No se trata solo de una cuestión económica o diplomática. Gravar las remesas es una declaración de principios, una afirmación de que el migrante vale menos, incluso cuando aporta más. De que el esfuerzo se tributa con castigo. De que el amor traducido en dólares puede ser objeto de recaudación. Y, sobre todo, de que la pertenencia a una comunidad política se decide desde la exclusión, no desde la contribución.
La legislación aún debe pasar por el pleno de la Cámara de Representantes, y después, por el Senado. El camino es incierto, pero su avance en comités legislativos envía una señal alarmante. Si esta medida prospera, América habrá legalizado una forma de extorsión institucional. Y en ese acto, perderá algo más que dinero. Perderá la idea de justicia en la que se pretendía fundar su relato.

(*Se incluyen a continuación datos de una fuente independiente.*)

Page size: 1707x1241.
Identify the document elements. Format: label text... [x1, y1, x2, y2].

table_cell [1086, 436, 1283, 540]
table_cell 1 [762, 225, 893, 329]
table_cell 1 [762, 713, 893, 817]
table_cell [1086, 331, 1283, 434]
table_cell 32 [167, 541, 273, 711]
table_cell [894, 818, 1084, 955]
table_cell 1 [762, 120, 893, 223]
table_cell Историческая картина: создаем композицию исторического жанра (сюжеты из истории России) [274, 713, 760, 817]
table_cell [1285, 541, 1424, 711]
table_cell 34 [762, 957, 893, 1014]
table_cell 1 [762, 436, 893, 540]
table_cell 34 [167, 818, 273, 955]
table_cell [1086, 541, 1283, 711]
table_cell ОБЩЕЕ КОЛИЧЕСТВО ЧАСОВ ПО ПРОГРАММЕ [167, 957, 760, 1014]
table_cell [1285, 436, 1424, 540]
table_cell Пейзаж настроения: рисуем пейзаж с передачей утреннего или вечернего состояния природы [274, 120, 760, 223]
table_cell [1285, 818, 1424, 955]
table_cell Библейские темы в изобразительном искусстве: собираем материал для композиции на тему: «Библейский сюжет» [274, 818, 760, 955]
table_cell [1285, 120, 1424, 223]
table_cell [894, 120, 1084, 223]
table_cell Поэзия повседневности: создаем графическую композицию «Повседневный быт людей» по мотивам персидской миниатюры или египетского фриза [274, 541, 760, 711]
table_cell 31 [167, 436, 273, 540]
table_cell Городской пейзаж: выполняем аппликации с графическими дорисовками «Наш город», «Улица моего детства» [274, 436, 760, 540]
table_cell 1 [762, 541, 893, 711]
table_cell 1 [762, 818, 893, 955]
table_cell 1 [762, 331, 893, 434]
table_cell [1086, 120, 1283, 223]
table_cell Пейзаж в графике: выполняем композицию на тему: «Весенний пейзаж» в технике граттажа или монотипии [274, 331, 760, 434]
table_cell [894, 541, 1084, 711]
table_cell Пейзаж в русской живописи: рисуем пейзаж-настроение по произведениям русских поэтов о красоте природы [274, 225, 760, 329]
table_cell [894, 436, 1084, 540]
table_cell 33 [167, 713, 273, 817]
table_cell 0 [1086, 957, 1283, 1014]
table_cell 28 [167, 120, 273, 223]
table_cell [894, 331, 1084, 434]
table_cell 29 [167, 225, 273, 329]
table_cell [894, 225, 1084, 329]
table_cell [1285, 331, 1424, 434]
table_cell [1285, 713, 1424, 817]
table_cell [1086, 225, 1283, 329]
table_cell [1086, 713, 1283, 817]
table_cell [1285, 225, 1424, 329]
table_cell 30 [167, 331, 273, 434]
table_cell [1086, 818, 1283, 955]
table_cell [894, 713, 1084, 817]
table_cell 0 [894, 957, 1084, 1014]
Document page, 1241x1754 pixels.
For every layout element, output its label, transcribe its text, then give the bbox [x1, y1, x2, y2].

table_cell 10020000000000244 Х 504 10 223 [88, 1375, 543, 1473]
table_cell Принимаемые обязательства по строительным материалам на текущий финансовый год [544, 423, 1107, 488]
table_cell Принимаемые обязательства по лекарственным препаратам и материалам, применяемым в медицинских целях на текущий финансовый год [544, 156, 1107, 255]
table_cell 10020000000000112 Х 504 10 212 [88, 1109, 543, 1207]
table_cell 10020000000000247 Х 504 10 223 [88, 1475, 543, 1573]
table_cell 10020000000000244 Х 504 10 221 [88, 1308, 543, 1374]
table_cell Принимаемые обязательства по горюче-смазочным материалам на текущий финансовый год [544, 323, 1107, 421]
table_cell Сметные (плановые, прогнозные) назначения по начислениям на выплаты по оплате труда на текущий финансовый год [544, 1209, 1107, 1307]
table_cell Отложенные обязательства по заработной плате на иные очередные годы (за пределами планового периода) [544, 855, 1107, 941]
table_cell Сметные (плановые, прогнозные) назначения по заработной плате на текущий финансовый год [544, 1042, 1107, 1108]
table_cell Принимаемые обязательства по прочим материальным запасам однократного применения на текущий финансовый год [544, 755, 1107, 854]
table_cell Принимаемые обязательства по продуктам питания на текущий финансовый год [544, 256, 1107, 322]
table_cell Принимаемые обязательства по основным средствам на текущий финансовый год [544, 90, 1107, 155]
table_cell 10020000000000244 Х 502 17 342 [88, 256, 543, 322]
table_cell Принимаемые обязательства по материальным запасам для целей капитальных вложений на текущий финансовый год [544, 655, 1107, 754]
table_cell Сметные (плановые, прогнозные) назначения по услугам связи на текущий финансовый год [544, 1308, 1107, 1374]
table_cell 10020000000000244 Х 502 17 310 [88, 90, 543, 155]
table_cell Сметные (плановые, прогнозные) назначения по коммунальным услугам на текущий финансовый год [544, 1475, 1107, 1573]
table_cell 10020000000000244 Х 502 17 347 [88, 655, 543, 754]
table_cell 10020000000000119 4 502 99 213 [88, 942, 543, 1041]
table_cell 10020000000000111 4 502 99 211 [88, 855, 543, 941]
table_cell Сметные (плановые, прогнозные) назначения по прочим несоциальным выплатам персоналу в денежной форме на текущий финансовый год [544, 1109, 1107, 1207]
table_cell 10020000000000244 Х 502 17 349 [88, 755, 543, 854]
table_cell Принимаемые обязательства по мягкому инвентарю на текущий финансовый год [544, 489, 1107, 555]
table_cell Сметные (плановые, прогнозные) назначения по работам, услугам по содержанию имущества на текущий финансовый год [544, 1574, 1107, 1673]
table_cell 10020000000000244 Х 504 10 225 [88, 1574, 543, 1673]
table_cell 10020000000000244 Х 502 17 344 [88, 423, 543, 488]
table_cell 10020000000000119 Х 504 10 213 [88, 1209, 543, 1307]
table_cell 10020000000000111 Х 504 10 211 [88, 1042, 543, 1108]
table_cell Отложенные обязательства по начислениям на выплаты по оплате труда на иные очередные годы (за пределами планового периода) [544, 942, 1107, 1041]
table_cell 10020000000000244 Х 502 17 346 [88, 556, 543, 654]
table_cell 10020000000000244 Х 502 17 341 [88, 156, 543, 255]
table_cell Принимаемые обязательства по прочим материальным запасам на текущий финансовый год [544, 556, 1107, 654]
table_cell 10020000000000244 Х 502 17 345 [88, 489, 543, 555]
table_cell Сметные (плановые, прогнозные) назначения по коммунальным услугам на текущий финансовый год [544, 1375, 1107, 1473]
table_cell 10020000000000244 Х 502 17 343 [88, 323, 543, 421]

La historia no juzga a las naciones por sus fronteras, sino por cómo trataron a quienes las cruzaron. Gravar las remesas equivale a levantar un muro invisible, más cruel que el concreto, más duradero que el acero. Porque separa al que envía del que espera. Porque convierte la esperanza en mercancía. Y porque dice, con toda su violencia disfrazada de legalidad, que ayudar a la familia cuesta. Que ser migrante además de difícil, debe ser caro.
Si esto ocurre, no habremos perdido una batalla fiscal, sino una parte del alma común entre pueblos hermanos.
¿Voy bien o me regreso? Nos leemos pronto si la IA o los impuestos sobre la remesa lo permiten.